Chris Milligan, Bombardier’s vice president for preowned aircraft services and lead organizer of the three-day event, agreed with Bolen, adding: “The next few days provide us an invaluable learning opportunity to come together to share our thoughts and our direction of what we’re experiencing, and to learn from each other.”
Milligan, Bolen and other speakers noted that the unique, organic experiences at in-person events like the standdown are increasingly important as automation, augmentation and artificial intelligence become prevalent on business aircraft flight decks. Those and other safety innovations can be lifesaving, but also isolating in the cockpit environment, making interactive learning an ever-more necessary complement to scenarios involving a human-technology interface.
“We are at a crossroads again in aviation,” said Franco Pietracupa, flight operations demo pilot for Bombardier. “What we’ll see in the next five years will be almost mindboggling.”
The Importance of Training and ‘Hypervigilance’
In a rousing, baseball-focused presentation, industry safety advocate Dr. Tony Kern highlighted the importance of “hypervigilance,” or expecting abnormal things to occur and being adequately prepared to contend with them.
“That is a core competency,” he said, playing the 2016 viral video of former Tampa Bay Rays third baseman Evan Longoria’s barehanded catch of an errant fly ball while being interviewed by an ESPN sports reporter, sparing her from serious injury.

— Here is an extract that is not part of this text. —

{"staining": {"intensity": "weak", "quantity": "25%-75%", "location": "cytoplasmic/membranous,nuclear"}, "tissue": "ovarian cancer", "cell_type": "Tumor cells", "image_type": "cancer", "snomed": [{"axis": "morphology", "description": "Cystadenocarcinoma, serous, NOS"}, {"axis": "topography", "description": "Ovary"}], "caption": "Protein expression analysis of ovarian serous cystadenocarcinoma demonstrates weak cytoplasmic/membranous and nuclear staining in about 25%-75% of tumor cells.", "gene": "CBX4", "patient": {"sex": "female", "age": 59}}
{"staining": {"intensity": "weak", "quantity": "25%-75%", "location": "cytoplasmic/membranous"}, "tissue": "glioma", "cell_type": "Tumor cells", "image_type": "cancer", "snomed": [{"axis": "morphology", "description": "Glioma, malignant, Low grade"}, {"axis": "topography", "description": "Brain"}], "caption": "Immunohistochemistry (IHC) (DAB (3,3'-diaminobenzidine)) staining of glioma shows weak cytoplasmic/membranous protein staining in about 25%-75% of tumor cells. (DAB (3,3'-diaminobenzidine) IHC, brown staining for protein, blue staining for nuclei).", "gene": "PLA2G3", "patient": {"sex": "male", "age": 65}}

“That ball was coming straight for her forehead,” Kern said. “Our [own] field of play has always been dangerous. Never forget that an airplane is an aluminum eggshell [that we] take to altitudes where a time of useful consciousness can be measured in seconds. We call that normal, right? Yeah, that’s not normal.”
The ability to call upon training to react to unforeseen emergencies may have also saved the lives of the captain and first officer involved in the fiery Aug. 5, 2024, runway overrun of a business jet at New York’s Jamestown Airport (JHW) following a cascading electrical issue shortly after departure.
“I had my breath taken away from me,” recounted contract pilot Kevin Van Splunder, who was in the right seat for that flight. “I’ve learned, I’ve applied and now I’m here to share it.”
Van Splunder recalled the “old codgers” in his flight department teaching him to identify every switch by feel and memorize the distance to every exit on the aircraft. “Because of my training,” he added, “I knew exactly how many feet, how many steps it was going to take for me to get to the emergency exit door.”